» Study material
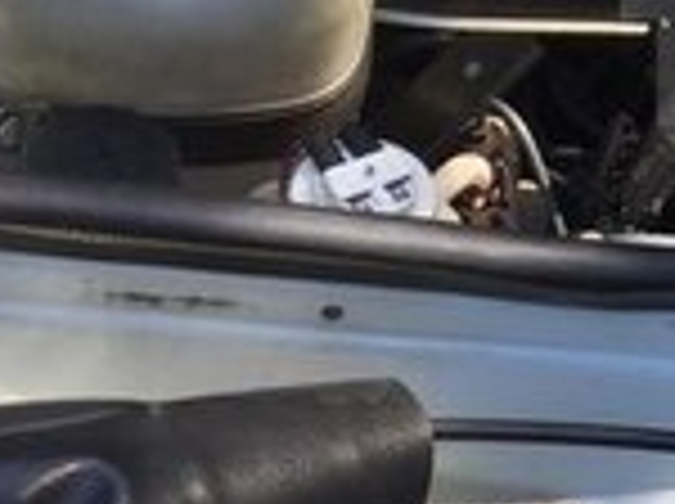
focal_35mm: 128
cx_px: 1080
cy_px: 61
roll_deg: -32.9
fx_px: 2492
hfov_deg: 14.2
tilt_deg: -42.8
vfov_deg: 11.5
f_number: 2.2
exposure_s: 1/122
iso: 32
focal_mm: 4.15
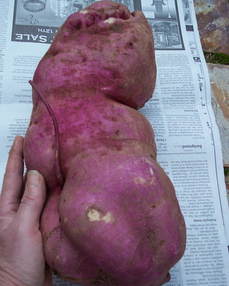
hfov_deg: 35.7
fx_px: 356
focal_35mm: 42
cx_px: 113
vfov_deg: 43.8
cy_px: 154
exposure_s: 1/350
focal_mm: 8
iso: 100
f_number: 3.4
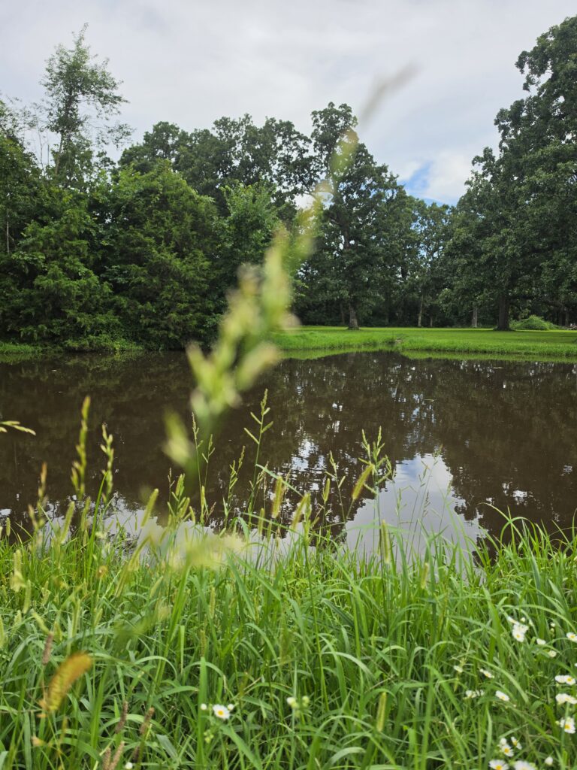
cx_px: 288
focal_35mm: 23
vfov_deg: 73.9
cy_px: 385
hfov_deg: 58.9
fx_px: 511
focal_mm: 6.5
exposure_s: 1/4143
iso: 64
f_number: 1.4
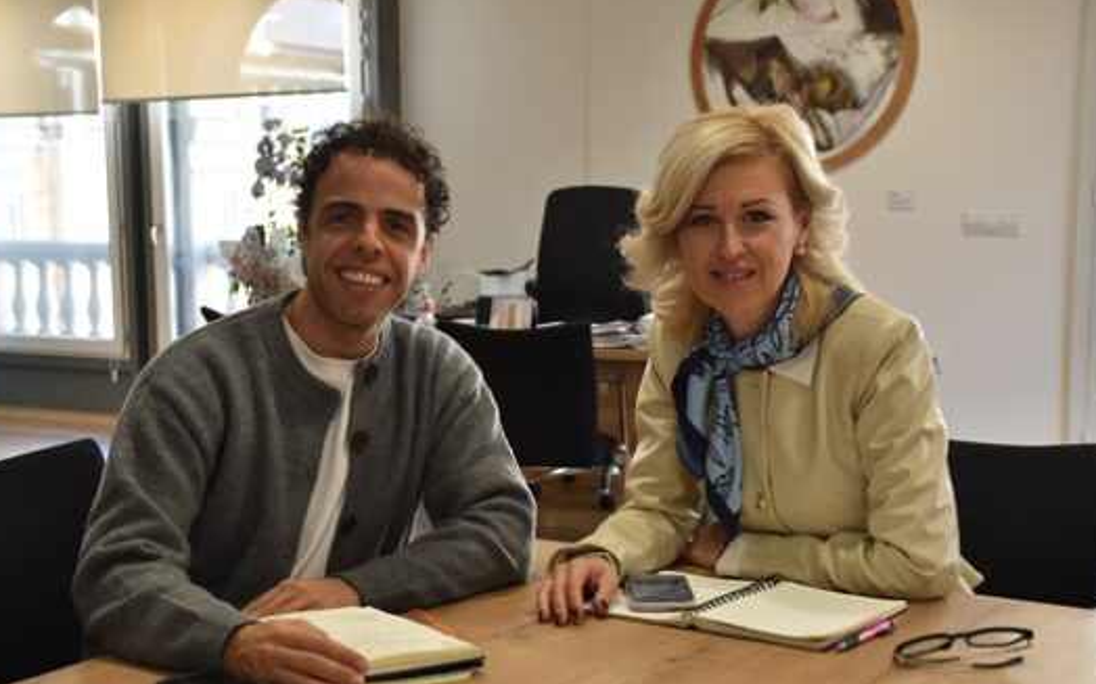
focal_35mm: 56
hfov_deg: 36.3
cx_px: 508
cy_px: 402
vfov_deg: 23.1
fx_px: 1672
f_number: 5
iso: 400
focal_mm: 30
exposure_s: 1/100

» Assigned task
Take the records above and transcribe them exactly, dropping every picture.

» Written answer
focal_35mm: 128
cx_px: 1080
cy_px: 61
roll_deg: -32.9
fx_px: 2492
hfov_deg: 14.2
tilt_deg: -42.8
vfov_deg: 11.5
f_number: 2.2
exposure_s: 1/122
iso: 32
focal_mm: 4.15
hfov_deg: 35.7
fx_px: 356
focal_35mm: 42
cx_px: 113
vfov_deg: 43.8
cy_px: 154
exposure_s: 1/350
focal_mm: 8
iso: 100
f_number: 3.4
cx_px: 288
focal_35mm: 23
vfov_deg: 73.9
cy_px: 385
hfov_deg: 58.9
fx_px: 511
focal_mm: 6.5
exposure_s: 1/4143
iso: 64
f_number: 1.4
focal_35mm: 56
hfov_deg: 36.3
cx_px: 508
cy_px: 402
vfov_deg: 23.1
fx_px: 1672
f_number: 5
iso: 400
focal_mm: 30
exposure_s: 1/100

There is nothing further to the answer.